A Soviet submarine reportedly carrying a nuclear payload sank in the Pacific Ocean in 1968. The US recovered some of the bodies, though the Soviets are believed to have refused to accept them -- or to accept that they were theirs.
During the first Chechen war, 1994 to 1996, disinformation was common -- including the example of one unit that was forced to fill out vacation requests, and was then sent to Grozny. Many were killed in an attack that officials at first denied ever took place.
The example of Russia's second Chechen war -- conducted under Putin's reign and still popular among many Russians -- has hardly been an example of openness. Just as the official Soviet figure of 14,000 dead in the Afghanistan war is certainly too low, so is the official figure released for the Chechen conflict.
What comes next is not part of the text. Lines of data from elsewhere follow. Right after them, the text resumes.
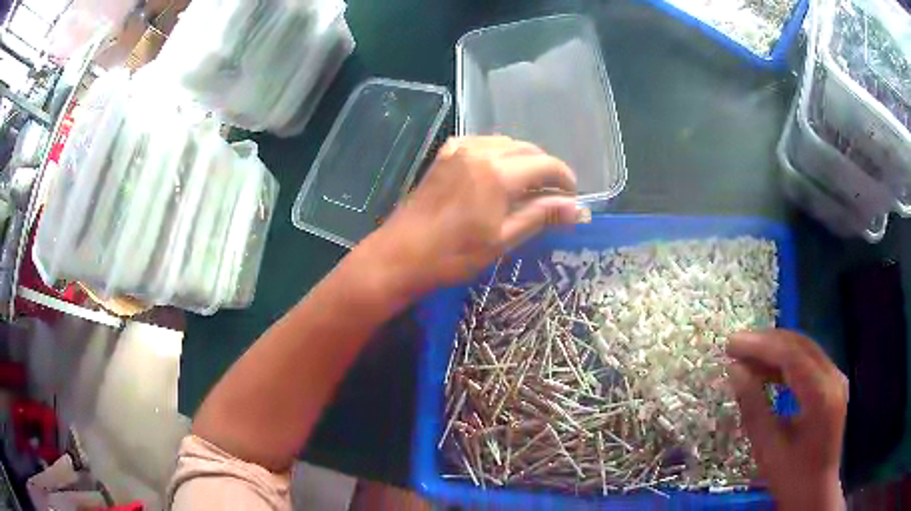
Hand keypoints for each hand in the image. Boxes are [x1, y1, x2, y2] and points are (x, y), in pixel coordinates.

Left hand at [358, 136, 578, 296]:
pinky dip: (499, 154)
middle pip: (527, 150)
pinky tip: (499, 174)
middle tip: (553, 195)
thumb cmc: (453, 255)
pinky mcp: (445, 155)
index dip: (564, 178)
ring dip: (523, 160)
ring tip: (529, 187)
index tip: (573, 197)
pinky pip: (482, 144)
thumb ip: (542, 216)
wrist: (400, 254)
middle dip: (545, 169)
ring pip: (505, 144)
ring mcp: (459, 149)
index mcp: (498, 172)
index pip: (546, 165)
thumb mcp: (503, 239)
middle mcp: (481, 151)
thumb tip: (579, 210)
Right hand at [727, 330, 847, 510]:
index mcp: (821, 395)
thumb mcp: (768, 448)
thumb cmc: (791, 477)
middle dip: (767, 342)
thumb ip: (753, 406)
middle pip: (800, 344)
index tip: (731, 344)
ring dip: (775, 350)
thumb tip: (734, 371)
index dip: (760, 346)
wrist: (815, 492)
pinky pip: (809, 362)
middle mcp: (833, 377)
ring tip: (747, 358)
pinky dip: (786, 362)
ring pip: (805, 349)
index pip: (791, 355)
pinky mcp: (832, 384)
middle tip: (736, 346)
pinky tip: (767, 371)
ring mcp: (835, 378)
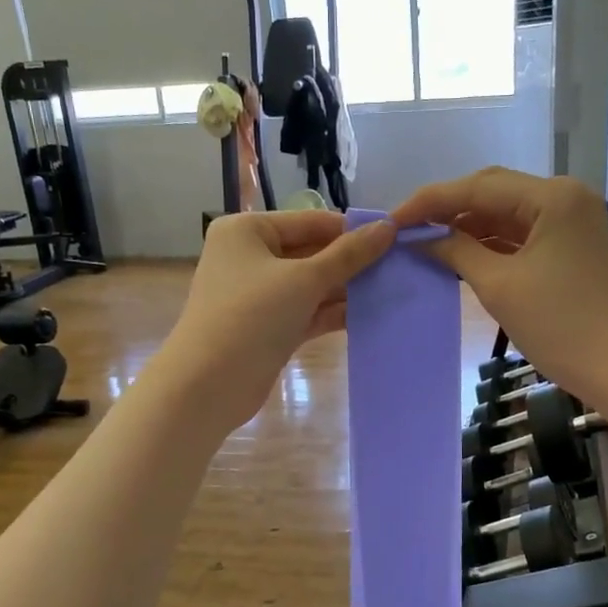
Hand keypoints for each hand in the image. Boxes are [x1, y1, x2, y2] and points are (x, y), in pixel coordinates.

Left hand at [156, 210, 395, 432]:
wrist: (208, 384)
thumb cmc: (251, 317)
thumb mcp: (304, 280)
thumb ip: (348, 255)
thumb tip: (388, 227)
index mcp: (248, 231)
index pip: (310, 221)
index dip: (351, 230)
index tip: (396, 238)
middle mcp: (250, 257)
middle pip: (311, 252)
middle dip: (352, 263)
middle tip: (399, 267)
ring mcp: (259, 295)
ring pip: (311, 285)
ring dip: (347, 290)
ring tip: (393, 290)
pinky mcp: (269, 328)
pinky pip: (307, 311)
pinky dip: (333, 313)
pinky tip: (370, 315)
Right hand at [391, 169, 607, 404]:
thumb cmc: (558, 326)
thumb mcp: (499, 286)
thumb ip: (457, 252)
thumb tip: (421, 238)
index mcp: (552, 197)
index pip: (478, 187)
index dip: (430, 201)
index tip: (392, 218)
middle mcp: (564, 196)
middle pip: (493, 191)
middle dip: (447, 208)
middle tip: (406, 228)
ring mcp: (569, 219)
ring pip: (505, 211)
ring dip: (467, 225)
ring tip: (426, 241)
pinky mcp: (569, 243)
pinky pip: (520, 232)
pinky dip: (489, 241)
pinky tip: (459, 252)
The Mothers' Committee estimates that the official figure of 2,500 Federal troops killed in Chechnya reflects only half of the 5,000 they believe were killed there.
"Up to now in Chechnya, every soldier missing in action is included in the list of deserters, though many were captured by the Chechens," Melnikova says. "They also don't include hospital deaths or suicides, so the real number is twice as high."
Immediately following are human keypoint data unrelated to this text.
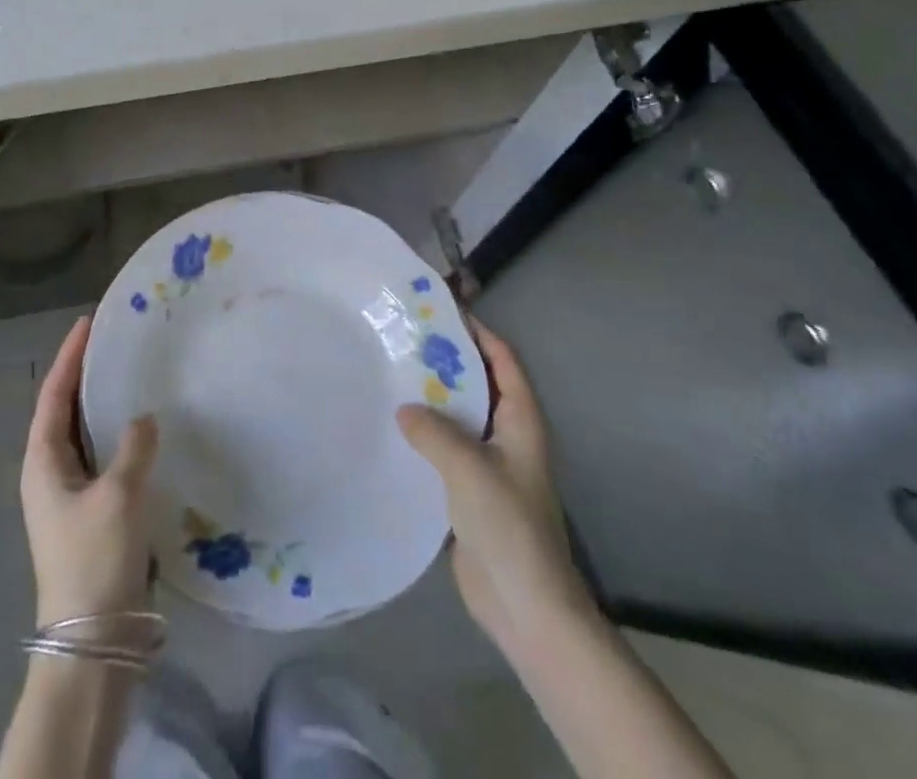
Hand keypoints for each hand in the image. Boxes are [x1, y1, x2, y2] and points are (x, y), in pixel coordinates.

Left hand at [21, 316, 160, 626]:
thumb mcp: (118, 496)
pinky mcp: (89, 513)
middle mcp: (49, 473)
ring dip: (99, 404)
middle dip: (83, 375)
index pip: (54, 396)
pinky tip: (139, 429)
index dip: (69, 358)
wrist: (93, 640)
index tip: (86, 324)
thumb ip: (133, 447)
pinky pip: (100, 457)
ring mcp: (68, 495)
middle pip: (64, 411)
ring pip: (82, 434)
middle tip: (111, 343)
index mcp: (43, 462)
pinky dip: (114, 434)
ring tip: (126, 374)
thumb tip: (143, 418)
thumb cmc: (95, 560)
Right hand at [398, 316, 594, 660]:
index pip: (503, 359)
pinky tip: (392, 428)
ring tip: (391, 373)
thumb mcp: (469, 468)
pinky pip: (445, 449)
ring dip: (432, 398)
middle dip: (447, 360)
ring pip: (459, 416)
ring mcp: (489, 464)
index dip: (478, 332)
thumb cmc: (508, 526)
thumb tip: (403, 409)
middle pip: (478, 383)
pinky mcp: (470, 491)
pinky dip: (424, 434)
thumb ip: (434, 431)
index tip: (441, 310)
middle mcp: (507, 435)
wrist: (525, 605)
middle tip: (404, 337)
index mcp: (521, 420)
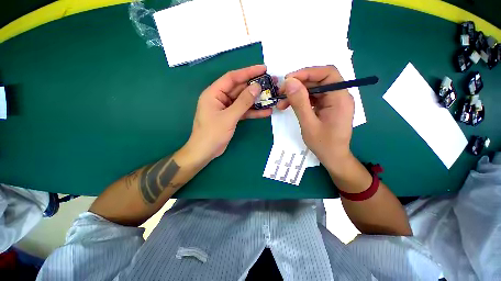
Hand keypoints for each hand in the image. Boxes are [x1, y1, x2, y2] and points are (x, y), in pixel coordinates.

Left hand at [185, 65, 271, 163]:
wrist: (205, 152)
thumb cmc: (212, 133)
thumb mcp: (229, 117)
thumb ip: (243, 102)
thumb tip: (256, 87)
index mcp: (214, 93)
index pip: (232, 78)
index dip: (248, 72)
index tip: (263, 69)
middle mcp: (220, 98)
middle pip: (239, 89)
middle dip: (254, 87)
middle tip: (271, 83)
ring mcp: (226, 108)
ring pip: (243, 101)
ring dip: (256, 100)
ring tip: (271, 97)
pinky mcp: (231, 117)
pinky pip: (243, 111)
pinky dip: (253, 111)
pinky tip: (266, 112)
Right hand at [277, 66, 354, 172]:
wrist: (333, 157)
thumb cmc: (323, 144)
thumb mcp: (308, 123)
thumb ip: (299, 102)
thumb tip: (289, 82)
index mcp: (340, 98)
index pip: (327, 73)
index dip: (307, 72)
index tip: (288, 79)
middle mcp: (339, 96)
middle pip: (319, 81)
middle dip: (298, 85)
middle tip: (281, 92)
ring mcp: (333, 102)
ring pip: (314, 89)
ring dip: (297, 94)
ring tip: (282, 103)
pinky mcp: (328, 107)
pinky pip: (313, 98)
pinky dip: (301, 100)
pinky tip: (290, 106)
Fiddling with such figures -- or the "official" stories that mix fact with fiction about the submarine disaster -- will be no consolation for the trapped sailors of the Kursk. But that such contradictions persist in the age of Putin takes some back to the 1970s, when the following joke about Brezhnev and Napoleon was prevalent:
Former Soviet leader Brezhnev takes the French general to a military parade at Red Square. As the tanks and missiles thunder past, Napoleon reads a copy of Pravda, the Communist Party propaganda mouthpiece.
"You see?" Brezhnev told Napoleon, waving at the modern arsenal, "if you had weapons like this, you never would have lost."
"If I had newspapers like this," Napoleon replied, holding up the newspaper, "no one would have ever known that I lost."